A report in which companies across 64 countries were surveyed stated that about 69% do not have full visibility into their supply chains and 41% still rely on excel sheets to keep track of supply chain disruptions. It is reasonable to conclude that the global supply chain management system has a dire need for more traceability and transparency. Blockchain by its inherent nature is designed to be secure, transparent, and immutable. This makes the platform optimal to track assets and protect critical production data. Using this distributed ledger technology, enterprises can make their production lines more transparent and efficient subsequently making the final product authentic, cheaper and compliant. Not to mention the fact that having such a system in place would help eliminate fraud, identify issues and errors faster, help solve disputes, and increase trust internally and among the customers.

******************************

◆ Short problem 1 ◆
For the text on blockchain in supply chains, say yes or no to each statement and quote the words from the text that decide it: (a) About 69% of the surveyed companies lack full visibility into their supply chains. (b) The survey covered companies in 46 countries. (c) Blockchain is described as designed to be secure, transparent, and immutable.
◆ Short problem 2 ◆
Turn the paragraph of the blockchain supply chain text that begins "A report in which companies" into a short bulleted list that keeps its main facts.
◆ Short problem 3 ◆
Resume the text on blockchain in supply chains, starting right after its last sentence.
The listing that comes after this text is from a separate source.

◆ Recorded information ◆
******************************

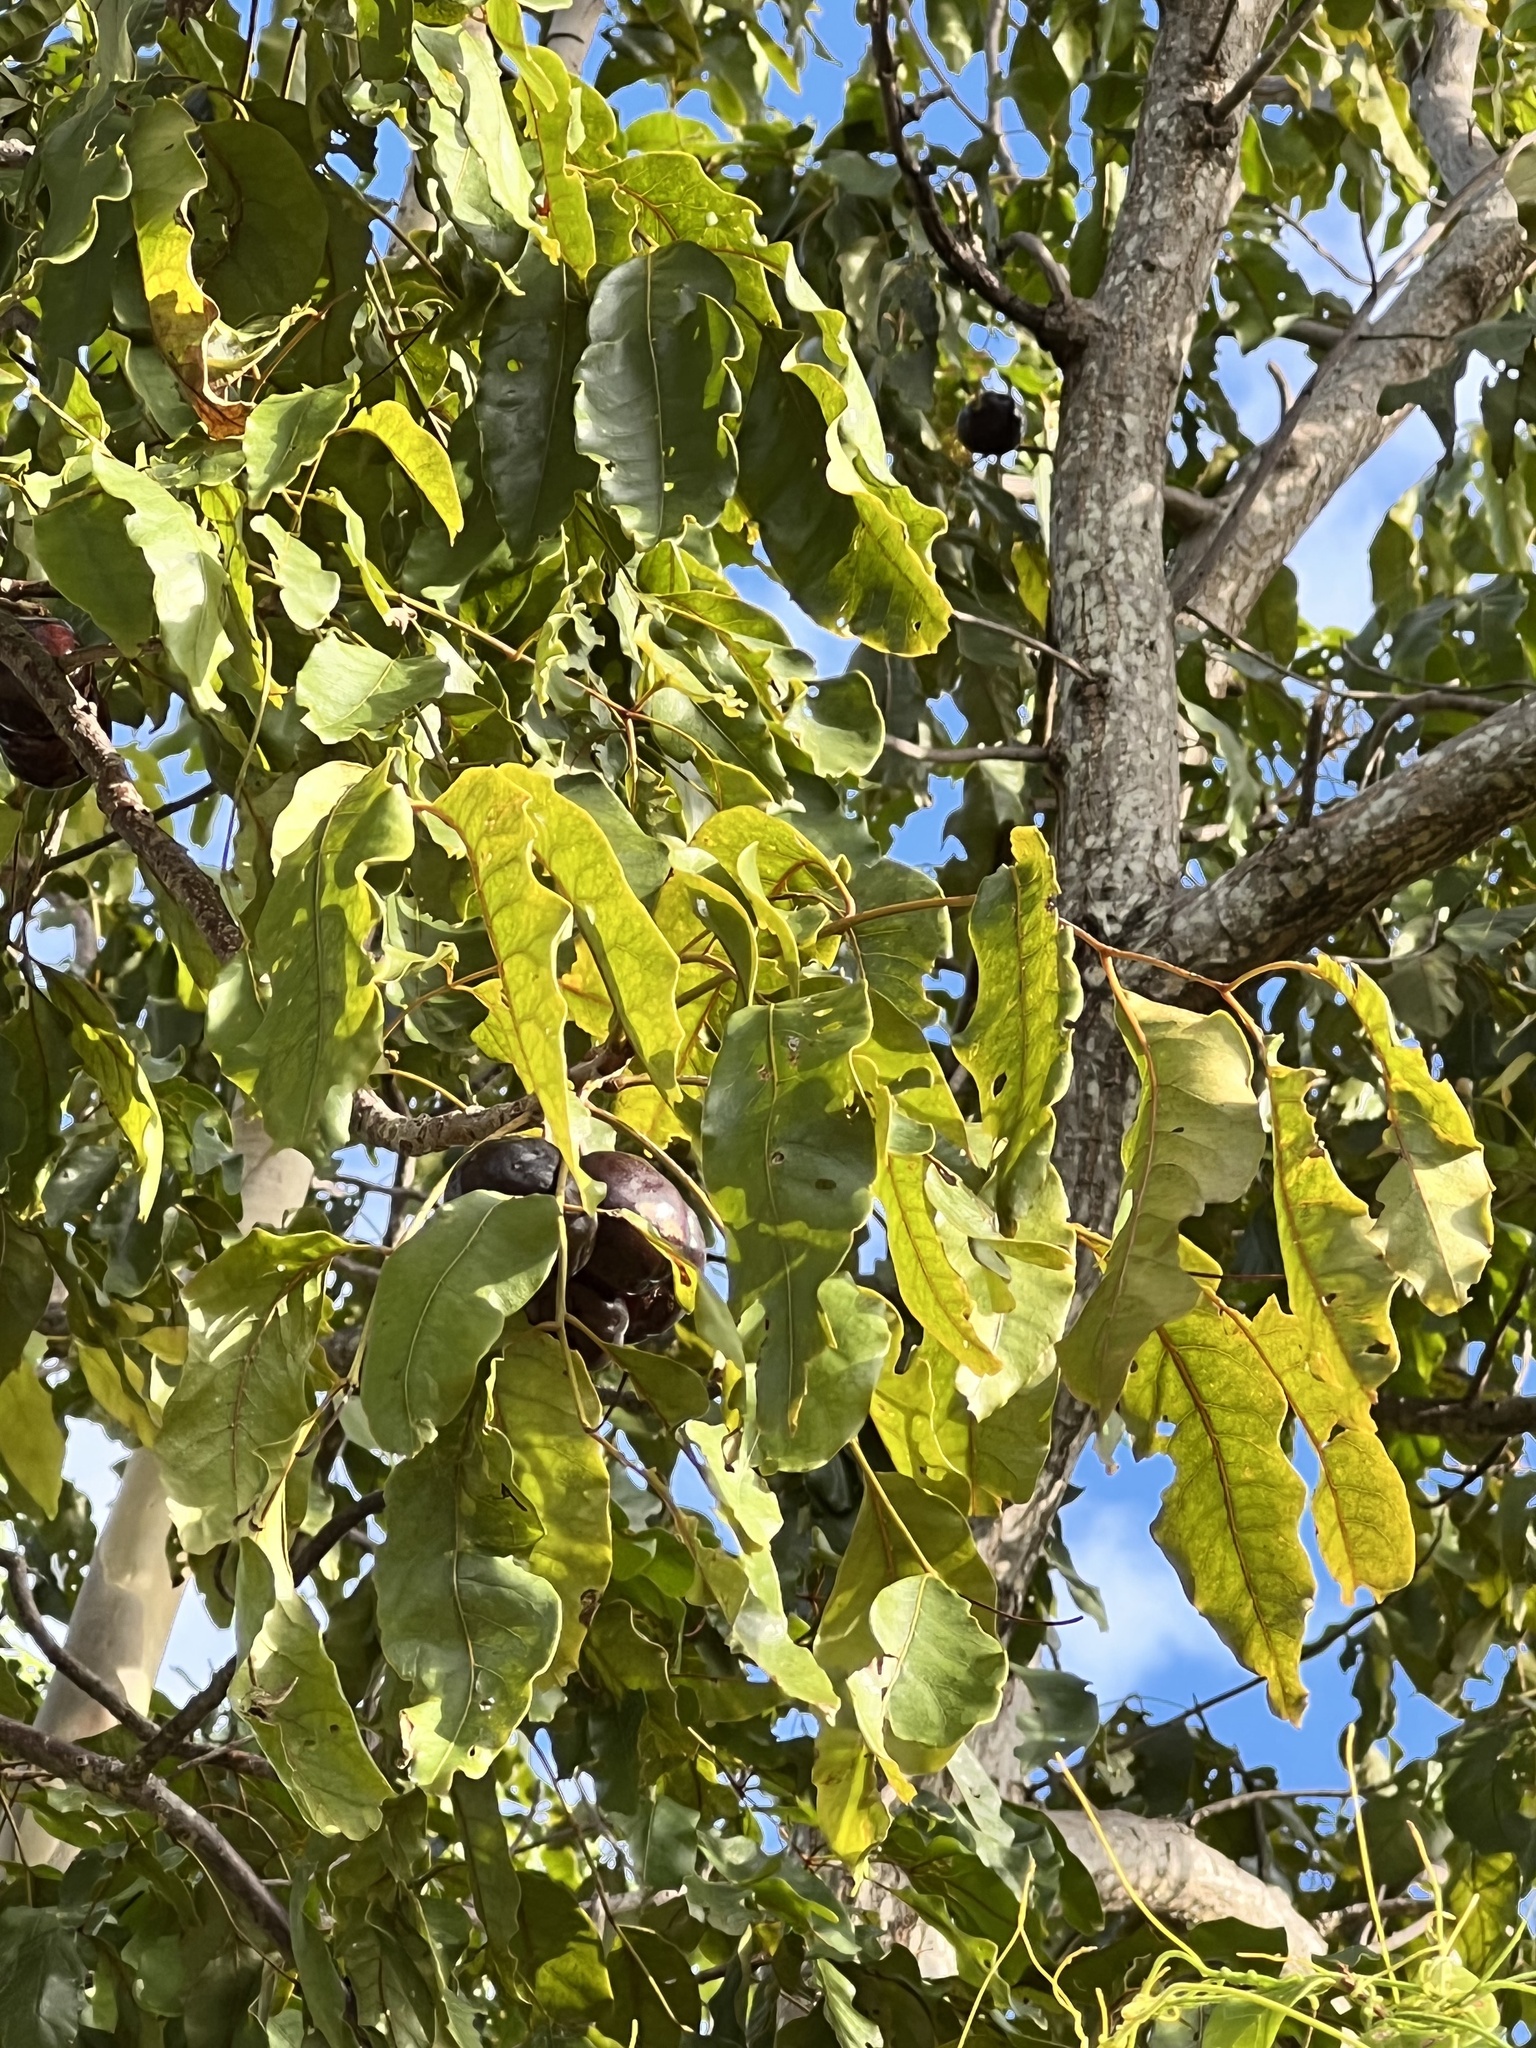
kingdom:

******************************

◆ Exercise answer 1 ◆
(a) Yes: "about 69% do not have full visibility into their supply chains"
(b) No: "companies across 64 countries were surveyed"
(c) Yes: "Blockchain by its inherent nature is designed to be secure, transparent, and immutable"

◆ Exercise answer 2 ◆
- A survey of companies in 64 countries found that about 69% lack full visibility into their supply chains.
- 41% still track supply chain disruptions with Excel sheets.
- Global supply chain management therefore badly needs more traceability and transparency.
- Blockchain is secure, transparent, and immutable by design, so it suits tracking assets and protecting critical production data.
- With this distributed ledger technology, enterprises can make production lines more transparent and efficient, and final products more authentic, cheaper, and compliant.
- Such a system would also help eliminate fraud, find issues and errors faster, settle disputes, and build trust internally and with customers.

◆ Exercise answer 3 ◆
The application layer of the blockchain integration would be robust and complex with multiple features. For example, IoT-based sensors could be placed in packages or shipments. Such devices would help monitor and control parameters such as temperature and humidity (in thee case of food) to make sure there is no wastage. These devices could automatically feed data onto the permissioned blockchain preventing human involvement or tampering making the whole process trust-less and secure. Blockchain could also be used to store invoices of handling of shipments to prevent theft of valuable assets. Smart contracts could be embedded to handle payments across the process swiftly by triggering monetary transactions to the respective entity upon completion of the required task. There could be different classes of payment (depending on quality, number of conditions met etc). In such a system the suppliers would benefit from the trust and brand value obtained from the markets, the retailers would benefit from the decreased risk of counterfeit products, and similarly, consumers could benefit from the transparency and the ability to choose products that align with their preferences and values.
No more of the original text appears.